Putting the 2017 Missouri legislative session in perspective with Jo Mannies | St. Louis Public Radio

Putting the 2017 Missouri legislative session in perspective with Jo Mannies

May 16, 2017

It may have seemed like a mad-dash finish for Missouri’s Republican-majority legislative body, pushing dozens of bills to Gov. Eric Greitens’ desk before the end of the 2017 regular session.

But St. Louis Public Radio veteran political reporter Jo Mannies, who has covered Missouri politics for 40 years, said the end of the session wasn’t that unusual, when compared to previous ones — with a few notable exceptions. Among those exceptions was the lack of debate on issues that are generally popular with social conservatives, including gun rights and abortion restrictions.

 

This session saw far fewer bills passed than during a typical session, but many were significant ones. Republican leaders are likely to argue that this session was notable for quality over quantity, she said. And many of the issues that didn’t pass, and perhaps some that did, will likely return in 2018, which will be an election year.   

Here are highlights of Mannies’ conversation with St. Louis Public Radio reporter and newscaster Wayne Pratt:  

What did not come to pass  

Mannies points out that there were few things that social conservatives have pushed in recent years, especially abortion regulations. One of the bills that was in front of the legislature would have made Missouri the first in the nation to have a minor’s custodial parent, not a clinic, to notify a non-custodial parent, in writing, before a minor may obtain an abortion.

Jo Mannies has been covering Missouri politics for 40 years.
Credit File photo | Kelly Moffitt | St. Louis Public Radio

“Generally speaking, going back the last 10 or 15 years, you would see a major gun bill, abortion bill or both that would attract a lot of controversy in the last week and sometimes influence what other, unrelated bills pass.”

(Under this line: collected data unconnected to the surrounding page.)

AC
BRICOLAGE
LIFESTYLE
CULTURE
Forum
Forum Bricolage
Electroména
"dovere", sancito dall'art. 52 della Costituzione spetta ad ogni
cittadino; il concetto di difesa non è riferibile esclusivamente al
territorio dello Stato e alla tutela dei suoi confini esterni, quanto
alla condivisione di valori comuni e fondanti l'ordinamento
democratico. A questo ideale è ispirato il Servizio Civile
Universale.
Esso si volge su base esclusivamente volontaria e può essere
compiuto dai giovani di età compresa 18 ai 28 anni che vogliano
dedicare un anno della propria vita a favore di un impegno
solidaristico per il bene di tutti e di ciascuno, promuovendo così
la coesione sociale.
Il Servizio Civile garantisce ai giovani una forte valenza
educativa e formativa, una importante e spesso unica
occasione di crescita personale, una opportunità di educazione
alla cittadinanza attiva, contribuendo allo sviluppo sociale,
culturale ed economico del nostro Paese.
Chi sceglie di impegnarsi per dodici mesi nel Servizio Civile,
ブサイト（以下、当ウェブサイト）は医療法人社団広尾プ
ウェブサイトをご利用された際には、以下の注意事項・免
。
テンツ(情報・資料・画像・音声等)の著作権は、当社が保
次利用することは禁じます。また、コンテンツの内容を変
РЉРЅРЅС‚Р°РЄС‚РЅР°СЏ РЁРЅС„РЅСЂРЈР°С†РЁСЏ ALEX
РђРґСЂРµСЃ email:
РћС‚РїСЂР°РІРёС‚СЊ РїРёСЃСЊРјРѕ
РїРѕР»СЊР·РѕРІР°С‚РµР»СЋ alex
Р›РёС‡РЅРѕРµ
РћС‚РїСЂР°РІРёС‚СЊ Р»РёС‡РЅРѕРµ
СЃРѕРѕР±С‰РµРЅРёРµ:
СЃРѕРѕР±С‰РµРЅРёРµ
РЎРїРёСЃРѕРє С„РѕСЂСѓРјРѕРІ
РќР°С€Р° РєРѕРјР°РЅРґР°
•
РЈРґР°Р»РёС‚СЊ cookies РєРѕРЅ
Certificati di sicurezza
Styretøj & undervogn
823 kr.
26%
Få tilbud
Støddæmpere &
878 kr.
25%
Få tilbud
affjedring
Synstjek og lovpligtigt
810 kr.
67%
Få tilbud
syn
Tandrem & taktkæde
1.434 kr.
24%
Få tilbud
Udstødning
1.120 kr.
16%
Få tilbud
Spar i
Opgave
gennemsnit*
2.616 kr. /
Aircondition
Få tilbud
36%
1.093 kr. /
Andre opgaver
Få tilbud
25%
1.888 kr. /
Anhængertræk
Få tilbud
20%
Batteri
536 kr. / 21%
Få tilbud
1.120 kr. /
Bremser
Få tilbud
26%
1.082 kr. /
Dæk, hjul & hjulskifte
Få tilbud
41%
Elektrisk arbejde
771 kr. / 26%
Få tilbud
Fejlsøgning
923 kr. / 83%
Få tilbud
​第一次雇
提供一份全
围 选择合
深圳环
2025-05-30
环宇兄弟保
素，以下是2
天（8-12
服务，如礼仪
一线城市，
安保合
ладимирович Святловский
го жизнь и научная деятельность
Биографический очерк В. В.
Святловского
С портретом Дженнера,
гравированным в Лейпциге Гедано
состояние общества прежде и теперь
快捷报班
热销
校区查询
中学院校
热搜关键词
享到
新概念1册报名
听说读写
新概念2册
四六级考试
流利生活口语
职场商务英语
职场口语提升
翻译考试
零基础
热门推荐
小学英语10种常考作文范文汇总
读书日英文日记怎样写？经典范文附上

She said that was because of several factors, noting that, in the Senate, “there were some other issues they were trying to get through that were of key importance to Gov. (Eric) Greitens,” like union restrictions. She added that there was “talk early Friday morning among lobbyists” that the abortion regulations bill would come up “as a way to coalesce Republican conservative support, that they’d get people to vote on that and then they’d go on to these other issues, and it’d be a kumbaya moment. Didn’t happen.”

Quantity versus quality

“Many people have been focusing on the fact that actually there were probably a lower number of bills passed this session than any in modern history, including the budget bills, you’re talking just over 70. And, let’s say, last year, for example, it was over 100,” Mannies said.

But Republicans, including Senate President Pro Tem Ron Richard, have said that it’s about the quality, not the quantity of legislation that made it to Greitens’ desk — including getting right to work passed.

Mannies also noted that it’s not just about passing bills, and that legislators are thinking ahead.

“The whole point is to lay out a political agenda that you can then go to voters and say, ‘Look, we said we were going to do this, this and this and we did it.’ So the average voter, they don’t care how many bills passed, they care what was passed and how it affects their lives," Mannies said. "That’s something that both sides will be promoting … A lot of this is teeing up for the next session, which begins in January 2018, which is an election year, it could be very volatile on the national front. Heaven knows what the climate is going to be like, we’re going to have a very hot U.S. Senate race, and some of this could bleed over into the General Assembly.”

Special session specter  

Greitens said Friday after the session ended that he may ask lawmakers to come back and try to pass more bills, though he’ll need to clearly outline which bills he wants them to take up. They can’t come back and do whatever they want, Mannies said.

Plus, it’ll cost the state: “He’s hinting he’s going to call something, but it costs a lot of money, it’s tens of thousands of dollars because they’re having to pay the per diem for every member of the General Assembly, so you’re talking close to 200 people. … It’s not cheap.”